> _Dataset records_
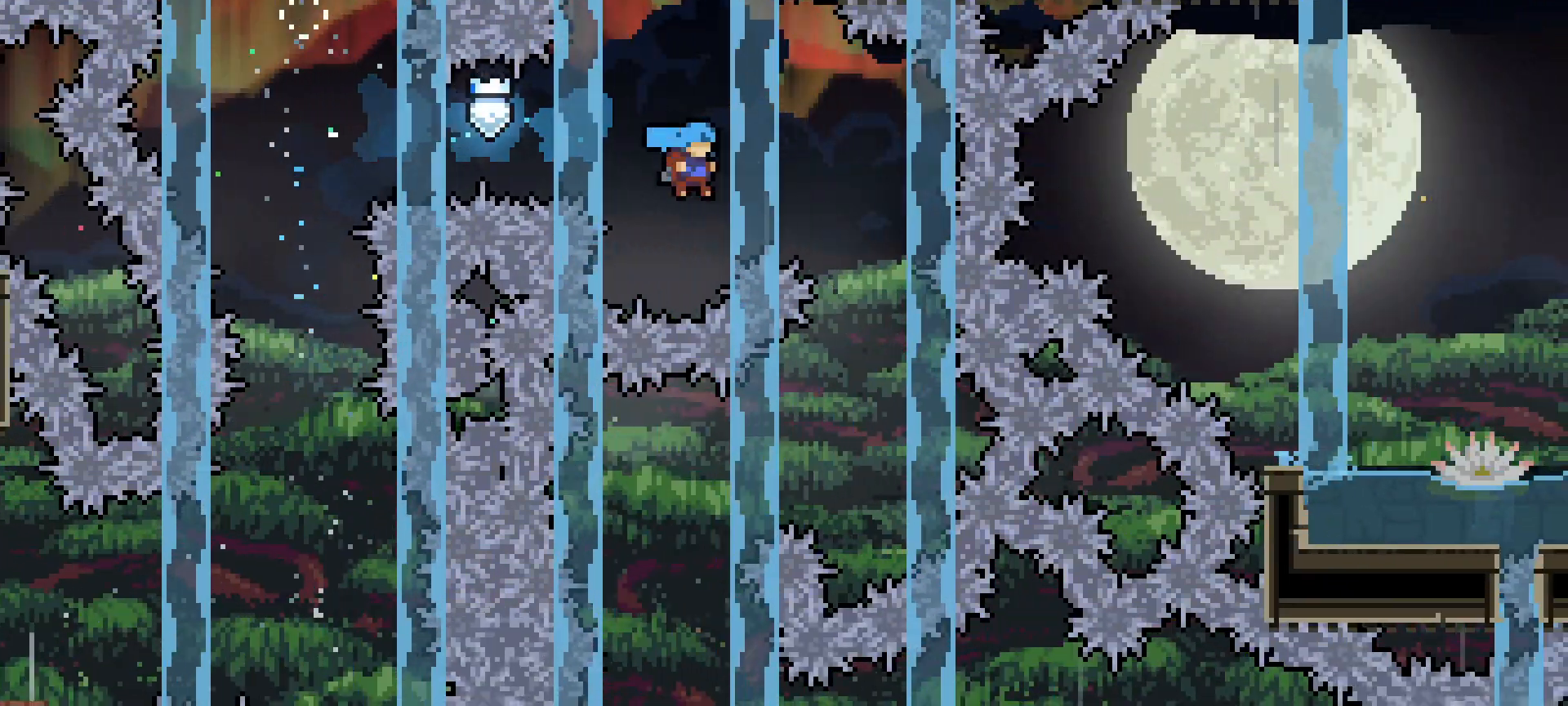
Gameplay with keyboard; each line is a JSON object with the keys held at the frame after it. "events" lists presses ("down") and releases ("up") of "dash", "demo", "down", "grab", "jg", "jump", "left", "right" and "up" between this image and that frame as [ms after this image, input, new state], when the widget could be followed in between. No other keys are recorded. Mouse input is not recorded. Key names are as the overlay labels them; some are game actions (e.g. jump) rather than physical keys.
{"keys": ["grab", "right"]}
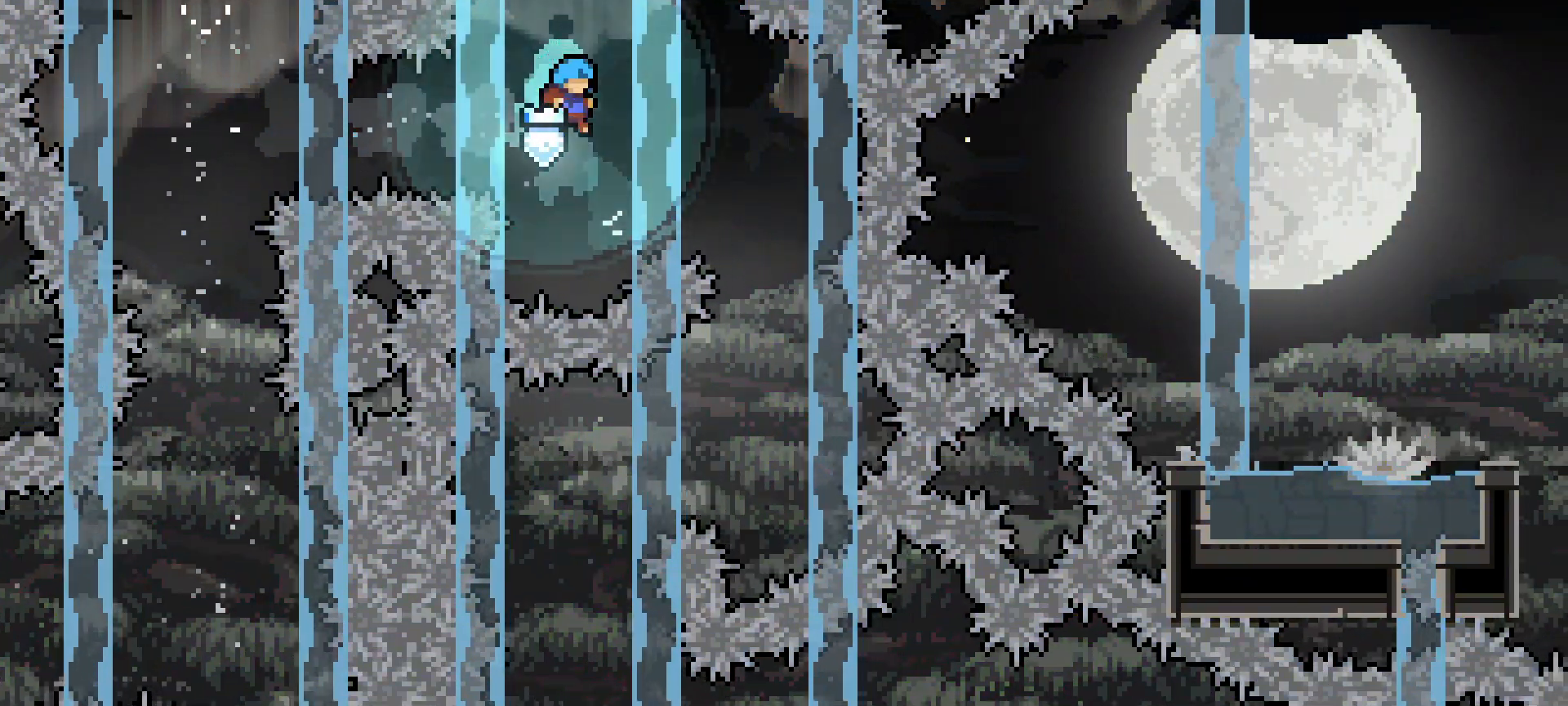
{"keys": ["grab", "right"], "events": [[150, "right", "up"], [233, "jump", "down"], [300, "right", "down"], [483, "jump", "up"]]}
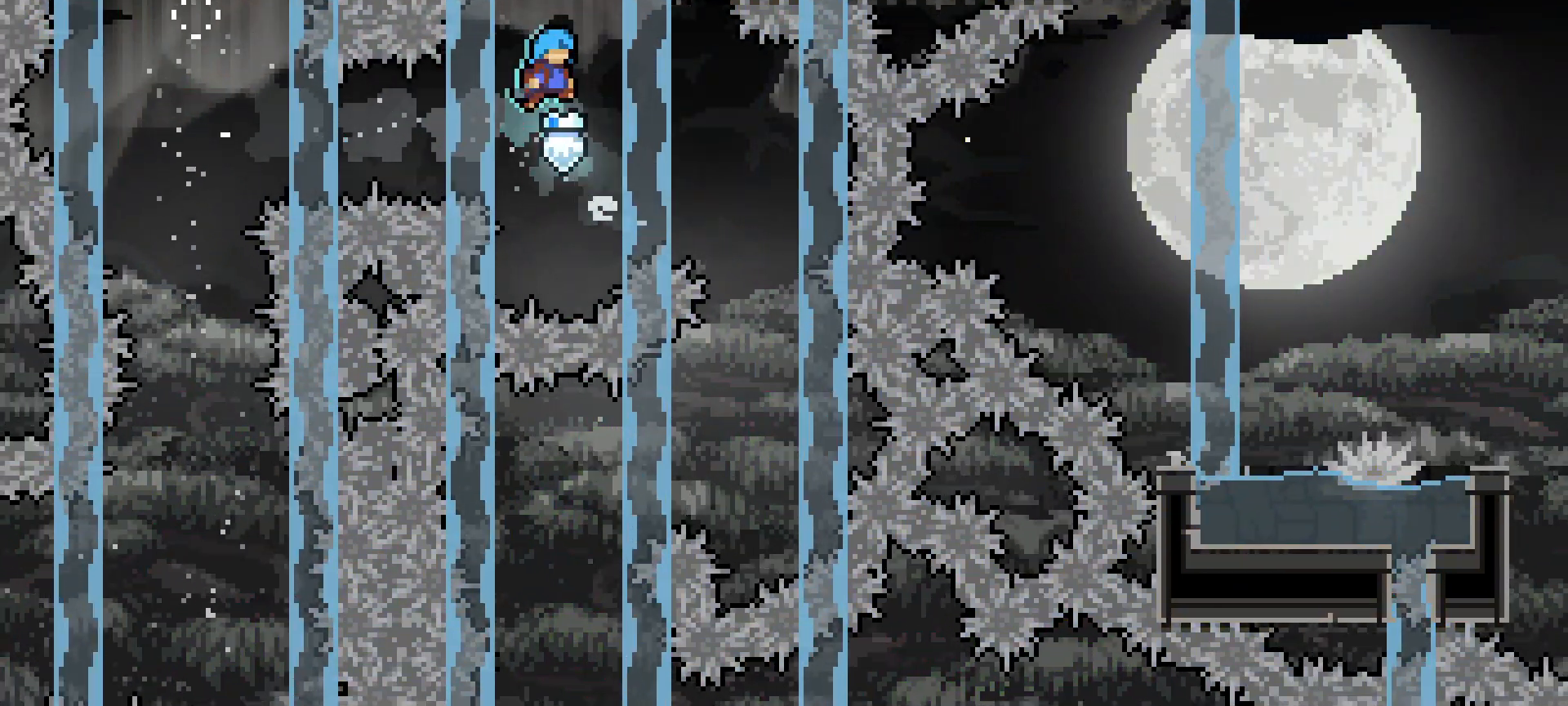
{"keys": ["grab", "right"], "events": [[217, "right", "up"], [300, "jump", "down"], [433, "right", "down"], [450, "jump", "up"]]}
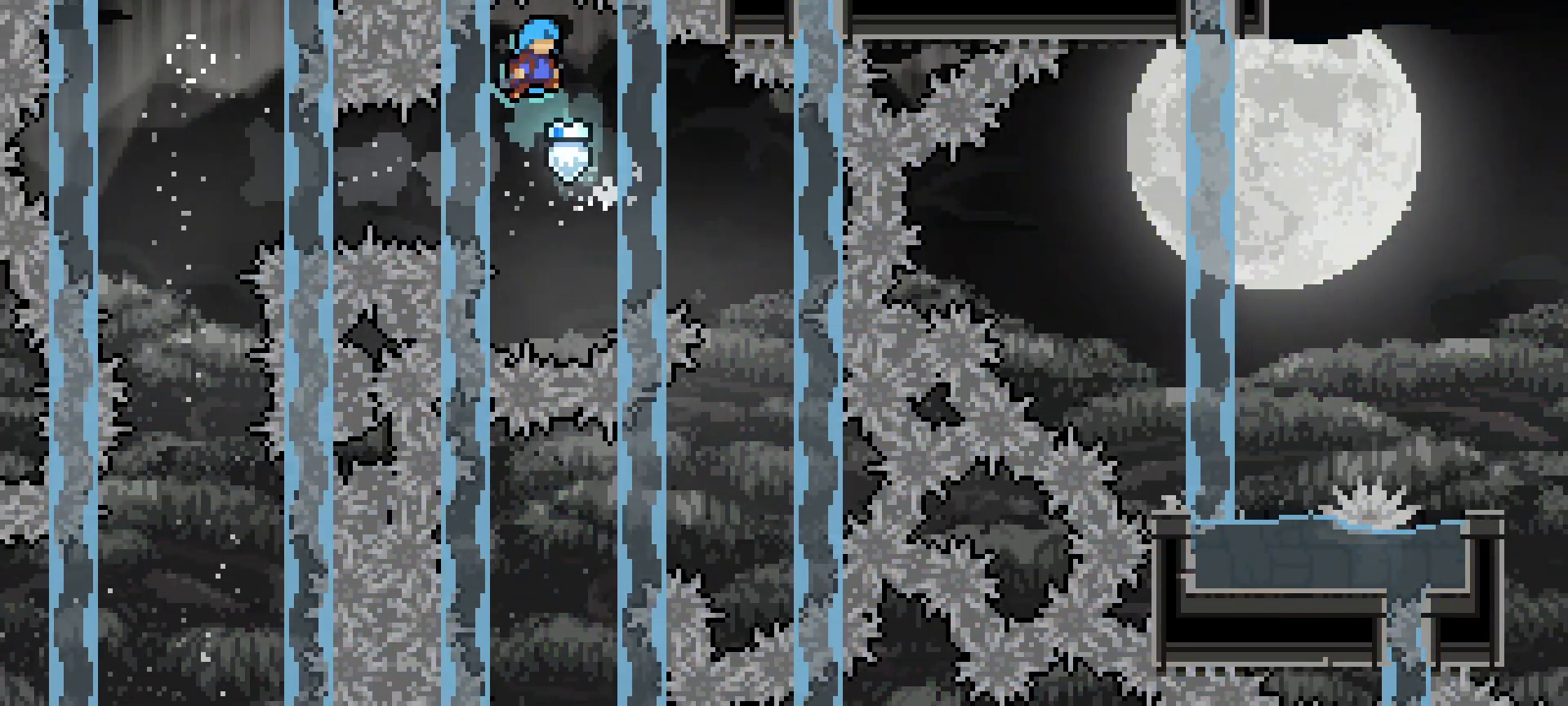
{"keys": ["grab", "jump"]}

> _Description of the task_
Please transcribe all of the entries word for word, with the pictures left out.

> _Response area_
Gameplay with keyboard; each line is a JSON object with the keys held at the frame after it. "events" lists presses ("down") and releases ("up") of "dash", "demo", "down", "grab", "jg", "jump", "left", "right" and "up" between this image and that frame as [ms after this image, input, new state], when the widget could be followed in between. No other keys are recorded. Mouse input is not recorded. Key names are as the overlay labels them; some are game actions (e.g. jump) rather than physical keys.
{"keys": ["grab", "right"]}
{"keys": ["grab", "right"], "events": [[150, "right", "up"], [233, "jump", "down"], [300, "right", "down"], [483, "jump", "up"]]}
{"keys": ["grab", "right"], "events": [[217, "right", "up"], [300, "jump", "down"], [433, "right", "down"], [450, "jump", "up"]]}
{"keys": ["grab", "jump"]}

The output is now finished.